A transform receives the current value and the original Trajectory, and returns the next value. Example: persist the original trajectory to disk and pass the input through untouched.

from typing import TypeVar
from pathlib import Path
import json, uuid
from agoge.schema import Trajectory
from agoge.traj_transforms import TrajectoryTransform

T = TypeVar("T")

class PassthroughSave(TrajectoryTransform[T, T]):
    def __init__(self, output_dir: str):
        self.output = Path(output_dir)
        self.output.mkdir(parents=True, exist_ok=True)

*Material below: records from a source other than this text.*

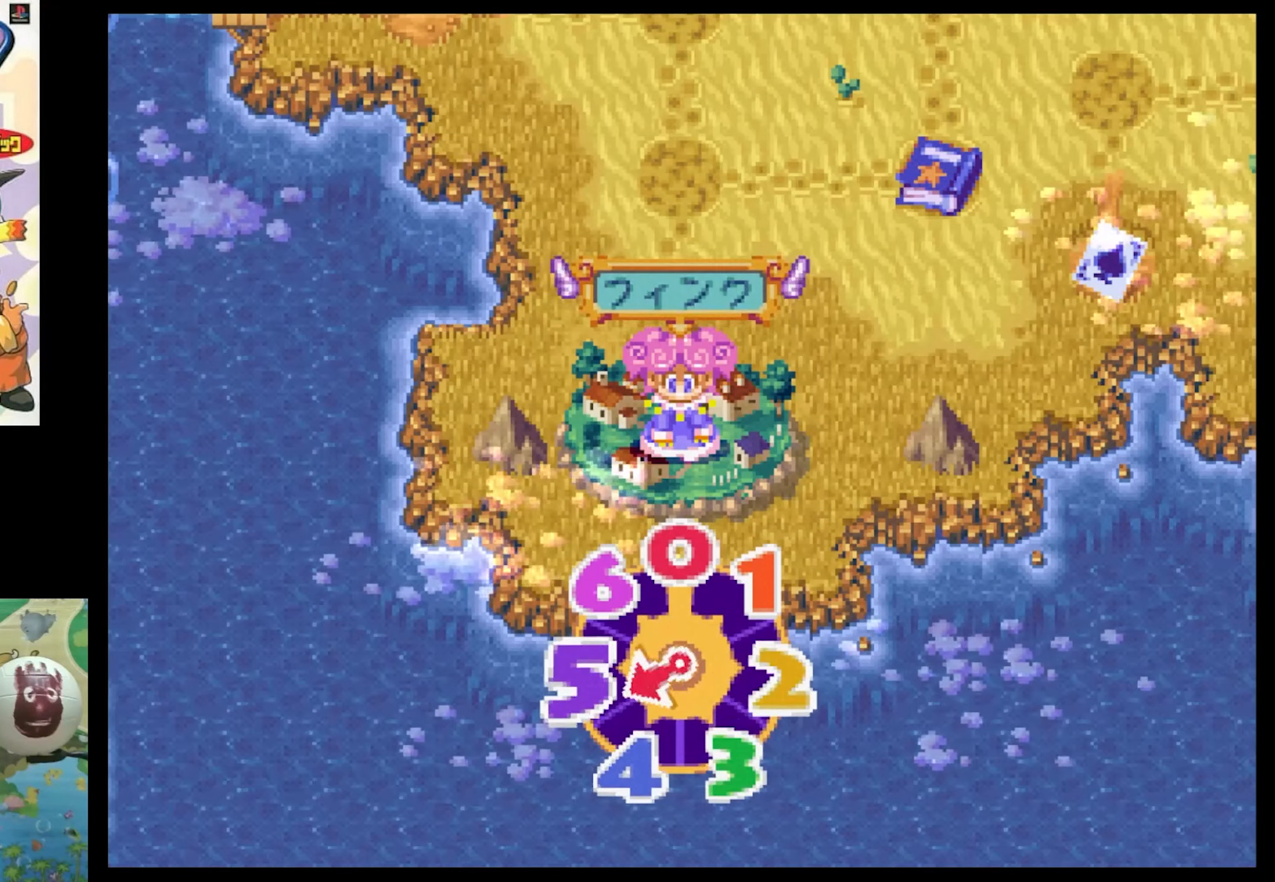
{"buttons": [], "events": []}
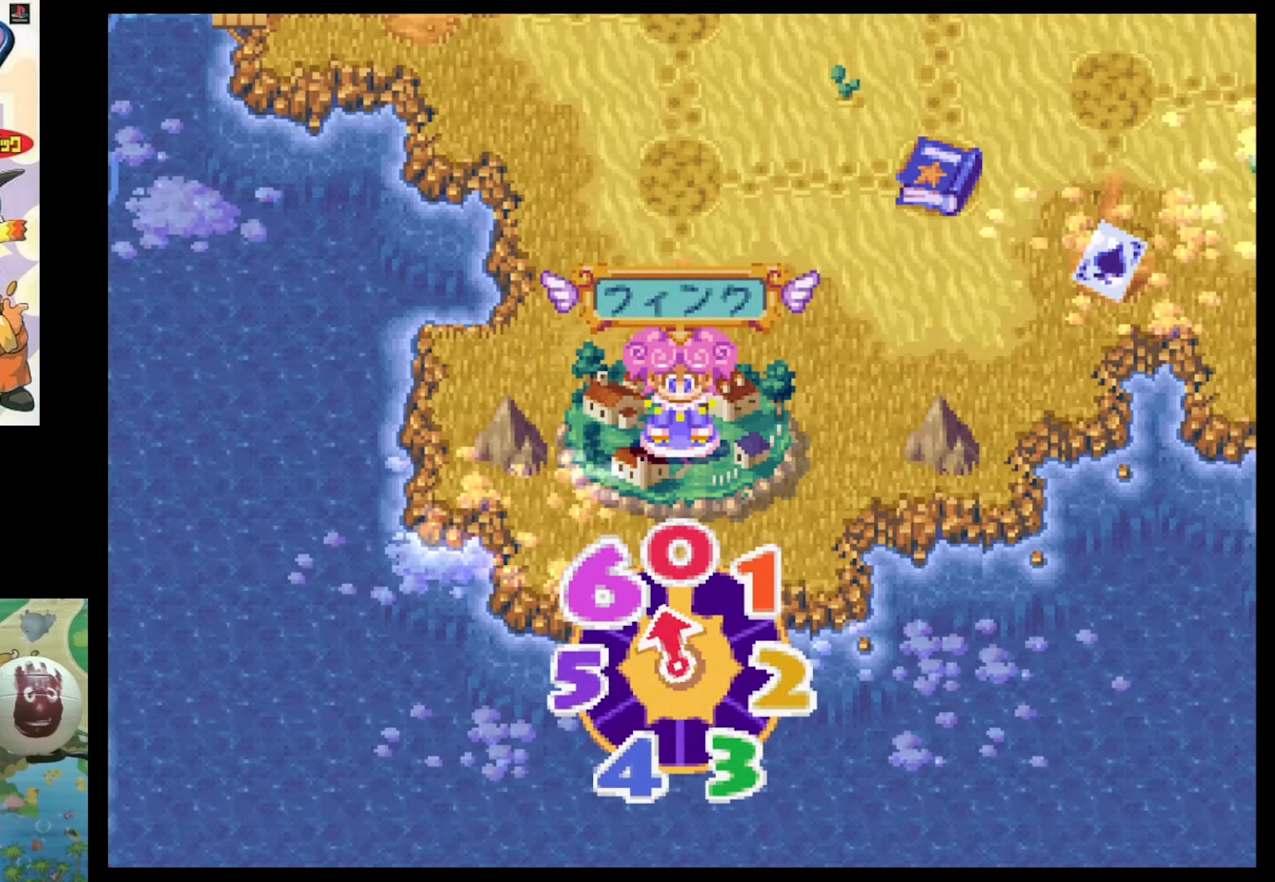
{"buttons": [], "events": []}
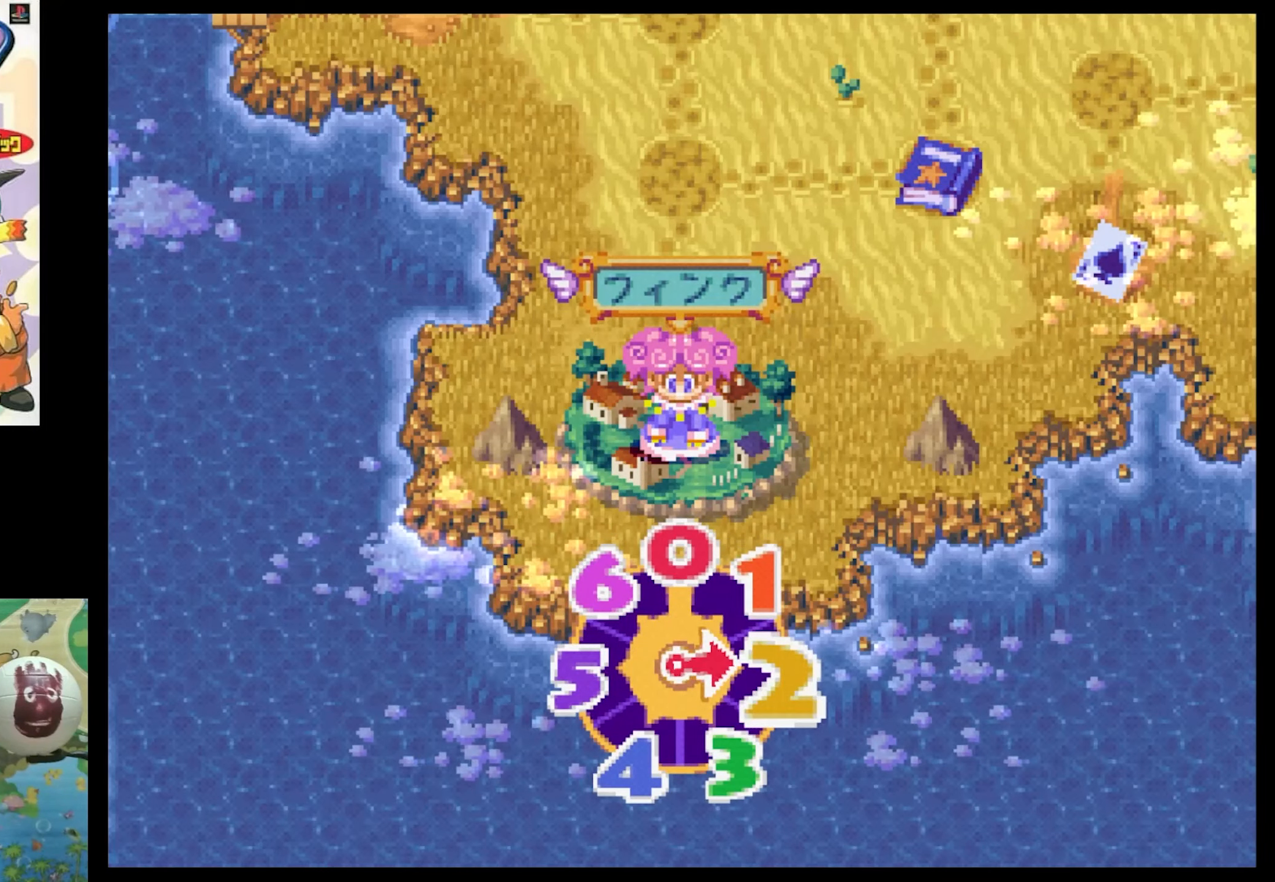
{"buttons": [], "events": []}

    def __call__(self, current: T, original: Trajectory) -> T:
        path = self.output / f"{uuid.uuid4()}.json"
        with path.open("w", encoding="utf-8") as f:
            json.dump(original.model_dump(), f)
        return current # We pass "current" unchanged so that this transform can be placed anywhere.

Use programmatically#

pipeline = (
    TrajectoryPipeline.start()
    .then(PassthroughSave("debug_trajs/"))
    .then(UnwrapChatMessages())
    .then(TokenizeChats(processor=your_tokenizer))
)

Integrate into config system#

Create a config file at configs/traj_buffer/transforms/passthrough_save.yaml:

passthrough_save:
  _target_: agoge.traj_transforms.PassthroughSave
  output_dir: ${paths.output_dir}/trajectories/

Then use it in your entrypoint config:

defaults:
  - traj_buffer: base
  - traj_buffer/transforms:
    - passthrough_save
    - unwrap_chat_messages

Or override from CLI:

uv run src/agoge/entrypoints/rl.py \
  'traj_buffer/transforms=[passthrough_save]' \
  'traj_buffer.transforms.passthrough_save.output_dir=/tmp/my_trajs/'

6) Recap#

Input: one Trajectory.
TrajectoryPipeline: series of typed transforms.
Output: list of training items (e.g., list of dictionary with {input_ids, labels}).
Buffer: iterates items and feeds the training loader.